## WRITTEN TASK
If a line comes after the one containing "fruit bowl: present [501,506,674,578]", leave it out; copy every line before it, and that line too, exactly as written, starting from the first line of the entries.

## SOURCE DATA
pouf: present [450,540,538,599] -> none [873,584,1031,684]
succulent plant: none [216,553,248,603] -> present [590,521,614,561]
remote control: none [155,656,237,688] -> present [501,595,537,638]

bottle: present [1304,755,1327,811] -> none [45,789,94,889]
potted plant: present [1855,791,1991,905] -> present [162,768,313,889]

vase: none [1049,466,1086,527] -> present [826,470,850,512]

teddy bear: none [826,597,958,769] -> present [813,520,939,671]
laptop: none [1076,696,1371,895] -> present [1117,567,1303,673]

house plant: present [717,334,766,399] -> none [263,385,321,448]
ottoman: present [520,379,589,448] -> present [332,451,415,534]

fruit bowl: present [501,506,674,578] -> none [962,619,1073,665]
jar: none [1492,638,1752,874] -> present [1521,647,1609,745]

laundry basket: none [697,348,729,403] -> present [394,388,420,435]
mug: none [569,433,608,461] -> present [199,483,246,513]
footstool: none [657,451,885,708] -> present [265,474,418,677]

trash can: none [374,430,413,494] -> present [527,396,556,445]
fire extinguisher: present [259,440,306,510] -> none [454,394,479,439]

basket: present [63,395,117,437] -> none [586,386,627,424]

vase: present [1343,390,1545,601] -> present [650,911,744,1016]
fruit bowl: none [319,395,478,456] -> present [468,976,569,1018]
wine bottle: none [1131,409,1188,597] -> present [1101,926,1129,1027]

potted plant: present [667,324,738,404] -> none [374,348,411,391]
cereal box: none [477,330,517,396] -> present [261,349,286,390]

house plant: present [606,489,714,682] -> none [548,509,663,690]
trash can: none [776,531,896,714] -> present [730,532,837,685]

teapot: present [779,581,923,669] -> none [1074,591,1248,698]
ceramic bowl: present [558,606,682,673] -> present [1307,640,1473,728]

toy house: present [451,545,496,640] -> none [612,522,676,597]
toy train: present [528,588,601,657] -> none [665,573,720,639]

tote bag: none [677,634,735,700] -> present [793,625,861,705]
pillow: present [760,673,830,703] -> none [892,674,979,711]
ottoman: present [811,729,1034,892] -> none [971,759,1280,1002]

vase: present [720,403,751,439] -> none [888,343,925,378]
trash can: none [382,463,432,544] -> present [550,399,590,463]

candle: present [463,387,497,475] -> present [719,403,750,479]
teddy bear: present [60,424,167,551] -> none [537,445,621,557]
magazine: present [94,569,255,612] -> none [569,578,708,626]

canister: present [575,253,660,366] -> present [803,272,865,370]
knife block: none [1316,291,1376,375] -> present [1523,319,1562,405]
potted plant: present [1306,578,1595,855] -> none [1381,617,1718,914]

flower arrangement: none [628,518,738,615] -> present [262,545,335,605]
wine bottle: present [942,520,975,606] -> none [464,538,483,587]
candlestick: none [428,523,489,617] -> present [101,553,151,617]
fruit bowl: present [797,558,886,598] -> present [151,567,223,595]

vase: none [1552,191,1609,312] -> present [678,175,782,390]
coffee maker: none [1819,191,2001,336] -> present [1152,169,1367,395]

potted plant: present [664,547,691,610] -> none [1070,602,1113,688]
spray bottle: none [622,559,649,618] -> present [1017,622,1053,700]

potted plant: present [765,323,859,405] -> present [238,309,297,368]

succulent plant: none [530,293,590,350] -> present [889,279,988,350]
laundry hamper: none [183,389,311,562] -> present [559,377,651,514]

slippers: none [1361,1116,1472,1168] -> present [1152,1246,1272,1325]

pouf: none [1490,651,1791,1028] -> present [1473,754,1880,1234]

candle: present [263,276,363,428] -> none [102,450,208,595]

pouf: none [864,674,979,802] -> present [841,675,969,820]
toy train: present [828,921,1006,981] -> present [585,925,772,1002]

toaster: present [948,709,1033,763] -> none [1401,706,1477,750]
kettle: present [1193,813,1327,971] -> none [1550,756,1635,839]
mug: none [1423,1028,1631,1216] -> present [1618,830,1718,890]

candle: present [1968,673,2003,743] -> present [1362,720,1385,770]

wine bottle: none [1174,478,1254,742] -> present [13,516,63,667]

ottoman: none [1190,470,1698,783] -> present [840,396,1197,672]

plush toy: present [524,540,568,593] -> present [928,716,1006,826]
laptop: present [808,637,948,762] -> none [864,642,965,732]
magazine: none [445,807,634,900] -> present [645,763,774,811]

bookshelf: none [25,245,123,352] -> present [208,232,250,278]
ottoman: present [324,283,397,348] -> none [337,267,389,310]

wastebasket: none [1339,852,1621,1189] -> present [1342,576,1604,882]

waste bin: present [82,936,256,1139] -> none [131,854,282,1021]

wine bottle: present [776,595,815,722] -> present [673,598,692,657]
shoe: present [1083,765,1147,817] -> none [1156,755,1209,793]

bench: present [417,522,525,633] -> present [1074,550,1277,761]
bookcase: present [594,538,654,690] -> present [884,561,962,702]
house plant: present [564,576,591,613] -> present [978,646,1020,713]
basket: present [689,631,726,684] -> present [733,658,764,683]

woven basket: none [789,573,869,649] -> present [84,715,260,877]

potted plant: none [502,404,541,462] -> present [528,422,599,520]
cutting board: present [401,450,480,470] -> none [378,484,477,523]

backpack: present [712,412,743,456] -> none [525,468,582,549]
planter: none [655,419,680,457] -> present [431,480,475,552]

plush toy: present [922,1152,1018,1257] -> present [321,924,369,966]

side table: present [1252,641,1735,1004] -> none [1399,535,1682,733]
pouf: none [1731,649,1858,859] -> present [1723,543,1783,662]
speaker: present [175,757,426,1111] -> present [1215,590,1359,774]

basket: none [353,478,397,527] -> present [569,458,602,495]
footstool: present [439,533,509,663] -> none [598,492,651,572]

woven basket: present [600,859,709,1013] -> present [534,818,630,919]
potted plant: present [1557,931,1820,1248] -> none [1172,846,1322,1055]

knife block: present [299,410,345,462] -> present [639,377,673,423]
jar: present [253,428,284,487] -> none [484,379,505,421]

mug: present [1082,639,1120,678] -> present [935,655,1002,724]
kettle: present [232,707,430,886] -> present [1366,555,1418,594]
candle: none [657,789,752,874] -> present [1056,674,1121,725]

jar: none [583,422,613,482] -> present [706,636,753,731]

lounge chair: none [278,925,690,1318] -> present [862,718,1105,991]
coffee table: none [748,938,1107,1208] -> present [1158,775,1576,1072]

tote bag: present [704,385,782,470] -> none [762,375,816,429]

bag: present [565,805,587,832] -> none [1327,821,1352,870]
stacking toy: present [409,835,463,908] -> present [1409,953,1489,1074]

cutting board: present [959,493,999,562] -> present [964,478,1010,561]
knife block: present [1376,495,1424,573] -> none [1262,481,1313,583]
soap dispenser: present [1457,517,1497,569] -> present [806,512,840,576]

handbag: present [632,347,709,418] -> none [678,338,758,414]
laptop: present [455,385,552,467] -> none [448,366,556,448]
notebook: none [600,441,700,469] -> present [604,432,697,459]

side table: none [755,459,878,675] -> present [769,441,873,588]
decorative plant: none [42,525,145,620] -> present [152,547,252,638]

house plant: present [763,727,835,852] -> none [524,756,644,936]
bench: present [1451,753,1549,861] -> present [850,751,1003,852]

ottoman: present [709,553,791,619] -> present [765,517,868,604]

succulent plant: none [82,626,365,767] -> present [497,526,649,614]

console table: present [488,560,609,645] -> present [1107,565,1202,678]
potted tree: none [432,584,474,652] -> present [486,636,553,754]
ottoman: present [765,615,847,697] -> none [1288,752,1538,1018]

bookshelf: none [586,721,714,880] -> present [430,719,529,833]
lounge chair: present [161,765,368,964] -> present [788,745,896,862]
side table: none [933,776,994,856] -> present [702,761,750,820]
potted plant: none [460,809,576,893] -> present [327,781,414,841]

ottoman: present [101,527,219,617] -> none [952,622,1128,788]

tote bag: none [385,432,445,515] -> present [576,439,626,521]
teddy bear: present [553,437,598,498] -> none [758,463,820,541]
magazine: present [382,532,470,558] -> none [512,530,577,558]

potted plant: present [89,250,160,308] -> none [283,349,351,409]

## SOLUTION FOR THIS TASK
pouf: present [450,540,538,599] -> none [873,584,1031,684]
succulent plant: none [216,553,248,603] -> present [590,521,614,561]
remote control: none [155,656,237,688] -> present [501,595,537,638]

bottle: present [1304,755,1327,811] -> none [45,789,94,889]
potted plant: present [1855,791,1991,905] -> present [162,768,313,889]

vase: none [1049,466,1086,527] -> present [826,470,850,512]

teddy bear: none [826,597,958,769] -> present [813,520,939,671]
laptop: none [1076,696,1371,895] -> present [1117,567,1303,673]

house plant: present [717,334,766,399] -> none [263,385,321,448]
ottoman: present [520,379,589,448] -> present [332,451,415,534]

fruit bowl: present [501,506,674,578] -> none [962,619,1073,665]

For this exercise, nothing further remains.